Galactic Cafe's William Pugh then took over, showing off a series of slides from the game that illustrated the points.

One of the earliest decisions that players make comes when players encounter a set of doors. The narrator says that Stanley went through the left door. Pugh says some players will automatically go through the door, since that's what they think they're supposed to do. Others sprint through the right door, thinking they're rebelling. And yet another type of player will stand immobile for a while before ultimately acting.

With the phone ending, players faced a timed challenge. Would they answer a ringing phone? Some would, others wouldn't. As with all of the choices in the game, there wasn't a "correct" answer, only one that led to a different outcome.

After seeing a few other endings, Pugh showed the Stanley Dies screen, which is a black screen with various stats on it. He says this ending in particular plays off the fear that some players have of missing game content. Another ending has players answering the question "Do you like Stanley Parable" with a yes or no switch. Pugh says players felt like they were being watched or having their responses recorded somehow, which possibly affected the way they answered.

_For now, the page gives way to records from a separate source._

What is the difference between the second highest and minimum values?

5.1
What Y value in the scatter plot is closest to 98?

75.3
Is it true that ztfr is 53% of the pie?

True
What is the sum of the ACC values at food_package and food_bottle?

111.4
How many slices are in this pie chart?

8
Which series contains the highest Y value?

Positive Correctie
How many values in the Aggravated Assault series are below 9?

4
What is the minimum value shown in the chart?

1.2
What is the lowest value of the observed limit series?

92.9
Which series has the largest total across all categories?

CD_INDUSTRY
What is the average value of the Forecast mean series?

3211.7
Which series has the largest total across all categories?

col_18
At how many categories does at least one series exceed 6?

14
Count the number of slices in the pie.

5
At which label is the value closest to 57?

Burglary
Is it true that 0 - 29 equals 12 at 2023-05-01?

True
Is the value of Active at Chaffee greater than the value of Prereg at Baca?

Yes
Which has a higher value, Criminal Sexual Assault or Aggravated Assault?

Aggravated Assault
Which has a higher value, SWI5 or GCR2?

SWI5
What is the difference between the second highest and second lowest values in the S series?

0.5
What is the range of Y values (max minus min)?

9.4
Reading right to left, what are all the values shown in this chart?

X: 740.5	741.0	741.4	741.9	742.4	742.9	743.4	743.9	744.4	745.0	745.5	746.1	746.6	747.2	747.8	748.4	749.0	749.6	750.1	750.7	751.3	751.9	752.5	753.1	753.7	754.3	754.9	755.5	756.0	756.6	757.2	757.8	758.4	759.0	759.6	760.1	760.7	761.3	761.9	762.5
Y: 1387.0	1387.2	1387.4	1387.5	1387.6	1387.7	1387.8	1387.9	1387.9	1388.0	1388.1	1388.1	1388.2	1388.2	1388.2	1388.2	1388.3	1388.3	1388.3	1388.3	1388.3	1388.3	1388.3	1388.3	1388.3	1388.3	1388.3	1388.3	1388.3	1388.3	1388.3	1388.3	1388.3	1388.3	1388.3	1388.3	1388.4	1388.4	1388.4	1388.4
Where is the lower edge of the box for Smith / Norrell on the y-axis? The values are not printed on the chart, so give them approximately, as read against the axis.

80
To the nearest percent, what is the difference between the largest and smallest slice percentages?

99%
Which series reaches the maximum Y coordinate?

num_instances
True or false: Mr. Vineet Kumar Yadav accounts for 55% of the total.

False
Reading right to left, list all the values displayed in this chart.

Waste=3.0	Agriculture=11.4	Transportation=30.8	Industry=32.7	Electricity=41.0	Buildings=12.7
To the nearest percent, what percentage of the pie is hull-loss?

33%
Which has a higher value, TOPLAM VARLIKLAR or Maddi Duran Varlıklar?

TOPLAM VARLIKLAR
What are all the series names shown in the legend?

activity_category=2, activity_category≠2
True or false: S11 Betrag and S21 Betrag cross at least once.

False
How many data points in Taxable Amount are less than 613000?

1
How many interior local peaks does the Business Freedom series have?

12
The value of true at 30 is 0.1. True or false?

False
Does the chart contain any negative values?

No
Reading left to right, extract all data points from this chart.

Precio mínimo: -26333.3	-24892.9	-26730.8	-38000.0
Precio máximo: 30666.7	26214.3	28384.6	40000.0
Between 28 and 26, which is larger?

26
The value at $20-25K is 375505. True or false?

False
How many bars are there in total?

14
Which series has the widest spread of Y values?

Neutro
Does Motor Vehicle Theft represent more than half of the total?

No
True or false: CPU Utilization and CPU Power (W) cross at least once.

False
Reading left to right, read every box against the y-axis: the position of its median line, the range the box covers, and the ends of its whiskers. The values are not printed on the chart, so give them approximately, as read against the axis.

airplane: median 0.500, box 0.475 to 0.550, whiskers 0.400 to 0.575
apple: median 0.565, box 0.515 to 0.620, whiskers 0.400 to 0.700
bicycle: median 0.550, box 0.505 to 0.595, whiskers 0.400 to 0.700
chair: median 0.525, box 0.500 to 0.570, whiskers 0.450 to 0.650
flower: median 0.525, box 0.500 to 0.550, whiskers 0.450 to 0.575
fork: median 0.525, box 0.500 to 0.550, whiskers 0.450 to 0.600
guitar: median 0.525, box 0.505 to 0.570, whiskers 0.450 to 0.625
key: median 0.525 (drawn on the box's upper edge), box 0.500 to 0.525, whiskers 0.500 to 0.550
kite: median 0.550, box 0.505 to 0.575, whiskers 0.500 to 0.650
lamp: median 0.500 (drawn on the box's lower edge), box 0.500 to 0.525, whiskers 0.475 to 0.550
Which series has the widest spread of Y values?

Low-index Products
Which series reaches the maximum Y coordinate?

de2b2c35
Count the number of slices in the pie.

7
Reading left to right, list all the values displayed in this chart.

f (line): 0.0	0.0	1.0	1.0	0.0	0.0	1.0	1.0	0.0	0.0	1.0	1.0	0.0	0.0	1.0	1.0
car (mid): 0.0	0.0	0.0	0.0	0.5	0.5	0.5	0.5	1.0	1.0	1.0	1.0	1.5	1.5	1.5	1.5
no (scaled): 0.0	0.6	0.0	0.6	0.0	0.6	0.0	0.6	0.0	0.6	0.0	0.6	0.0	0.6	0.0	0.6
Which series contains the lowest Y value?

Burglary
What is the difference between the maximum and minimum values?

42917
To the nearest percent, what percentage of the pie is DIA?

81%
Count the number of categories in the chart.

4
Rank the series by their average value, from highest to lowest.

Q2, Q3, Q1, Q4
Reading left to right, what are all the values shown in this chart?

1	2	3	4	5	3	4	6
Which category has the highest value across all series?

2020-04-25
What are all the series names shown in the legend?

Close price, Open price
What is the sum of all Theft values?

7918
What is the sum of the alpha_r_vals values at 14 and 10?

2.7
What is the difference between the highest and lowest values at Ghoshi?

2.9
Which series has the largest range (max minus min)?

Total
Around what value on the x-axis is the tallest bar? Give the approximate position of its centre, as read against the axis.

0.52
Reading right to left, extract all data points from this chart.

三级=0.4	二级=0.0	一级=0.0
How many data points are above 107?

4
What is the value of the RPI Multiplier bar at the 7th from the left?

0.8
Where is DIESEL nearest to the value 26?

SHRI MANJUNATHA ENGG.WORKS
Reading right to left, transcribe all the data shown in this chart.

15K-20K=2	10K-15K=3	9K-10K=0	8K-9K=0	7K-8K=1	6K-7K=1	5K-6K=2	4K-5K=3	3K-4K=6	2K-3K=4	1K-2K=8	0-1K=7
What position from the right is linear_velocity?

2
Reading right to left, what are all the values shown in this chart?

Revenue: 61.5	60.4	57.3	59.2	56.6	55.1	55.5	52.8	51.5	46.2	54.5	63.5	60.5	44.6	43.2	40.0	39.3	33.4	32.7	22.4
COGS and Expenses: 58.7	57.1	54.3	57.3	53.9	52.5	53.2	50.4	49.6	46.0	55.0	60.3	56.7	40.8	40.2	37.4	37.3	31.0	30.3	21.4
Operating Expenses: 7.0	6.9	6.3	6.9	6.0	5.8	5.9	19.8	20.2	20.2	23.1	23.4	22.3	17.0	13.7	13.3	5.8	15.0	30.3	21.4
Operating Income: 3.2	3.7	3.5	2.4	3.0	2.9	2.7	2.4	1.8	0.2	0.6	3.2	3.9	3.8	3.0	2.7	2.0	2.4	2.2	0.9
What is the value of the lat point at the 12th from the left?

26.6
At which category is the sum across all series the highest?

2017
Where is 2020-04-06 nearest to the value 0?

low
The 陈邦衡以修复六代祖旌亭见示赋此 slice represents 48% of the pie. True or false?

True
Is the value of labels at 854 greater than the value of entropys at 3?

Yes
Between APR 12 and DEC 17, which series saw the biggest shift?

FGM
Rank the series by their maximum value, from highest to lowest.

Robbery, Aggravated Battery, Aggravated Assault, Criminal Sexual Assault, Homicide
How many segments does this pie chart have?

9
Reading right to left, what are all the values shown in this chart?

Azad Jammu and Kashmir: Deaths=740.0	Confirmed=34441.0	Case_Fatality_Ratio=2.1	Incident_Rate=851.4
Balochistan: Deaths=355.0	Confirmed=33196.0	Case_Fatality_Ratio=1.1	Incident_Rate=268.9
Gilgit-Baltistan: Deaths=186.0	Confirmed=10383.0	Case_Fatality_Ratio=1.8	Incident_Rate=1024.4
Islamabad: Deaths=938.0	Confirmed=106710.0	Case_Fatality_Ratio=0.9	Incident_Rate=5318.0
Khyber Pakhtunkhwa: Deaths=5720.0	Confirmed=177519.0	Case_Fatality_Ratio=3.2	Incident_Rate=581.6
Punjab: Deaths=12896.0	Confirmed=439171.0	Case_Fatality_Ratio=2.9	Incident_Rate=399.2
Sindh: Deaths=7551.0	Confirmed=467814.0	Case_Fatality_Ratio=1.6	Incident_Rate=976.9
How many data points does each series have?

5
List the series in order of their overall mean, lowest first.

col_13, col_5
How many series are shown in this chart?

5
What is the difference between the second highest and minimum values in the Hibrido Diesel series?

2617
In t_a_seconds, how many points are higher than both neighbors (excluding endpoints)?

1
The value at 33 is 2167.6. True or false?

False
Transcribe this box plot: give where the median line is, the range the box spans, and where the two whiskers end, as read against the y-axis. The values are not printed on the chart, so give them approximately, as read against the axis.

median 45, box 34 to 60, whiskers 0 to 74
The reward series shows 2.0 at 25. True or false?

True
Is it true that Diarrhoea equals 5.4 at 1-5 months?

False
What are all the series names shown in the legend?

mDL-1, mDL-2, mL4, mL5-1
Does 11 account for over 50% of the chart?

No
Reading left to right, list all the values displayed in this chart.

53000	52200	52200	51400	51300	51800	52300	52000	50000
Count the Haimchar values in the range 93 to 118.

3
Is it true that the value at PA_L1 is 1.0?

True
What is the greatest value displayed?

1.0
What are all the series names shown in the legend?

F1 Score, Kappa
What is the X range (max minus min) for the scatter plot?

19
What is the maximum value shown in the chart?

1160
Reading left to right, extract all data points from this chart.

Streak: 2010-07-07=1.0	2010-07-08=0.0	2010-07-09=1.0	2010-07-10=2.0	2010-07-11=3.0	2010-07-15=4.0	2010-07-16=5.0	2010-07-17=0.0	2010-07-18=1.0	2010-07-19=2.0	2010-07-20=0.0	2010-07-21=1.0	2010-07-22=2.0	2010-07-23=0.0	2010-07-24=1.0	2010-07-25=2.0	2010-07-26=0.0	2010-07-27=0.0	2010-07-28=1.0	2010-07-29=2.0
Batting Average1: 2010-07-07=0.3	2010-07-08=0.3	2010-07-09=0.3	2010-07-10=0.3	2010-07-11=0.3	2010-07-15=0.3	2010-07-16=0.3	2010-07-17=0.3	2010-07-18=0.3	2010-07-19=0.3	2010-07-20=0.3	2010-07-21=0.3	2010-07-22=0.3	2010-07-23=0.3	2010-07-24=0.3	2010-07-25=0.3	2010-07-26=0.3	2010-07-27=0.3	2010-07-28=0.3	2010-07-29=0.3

Finally, there's the burning baby ending, where a cardboard cutout of a baby moves on a track toward a fire, unless players press a button and intervene. Pugh says this ties everything together, with timing and an appeal to authority meeting up against a lack of challenge.

Wreden ended the talk by saying that they didn't really think about any of these things when they were making the game; they came through as happy accidents.

There you have it. The Stanley Parable summed up in a GDC talk.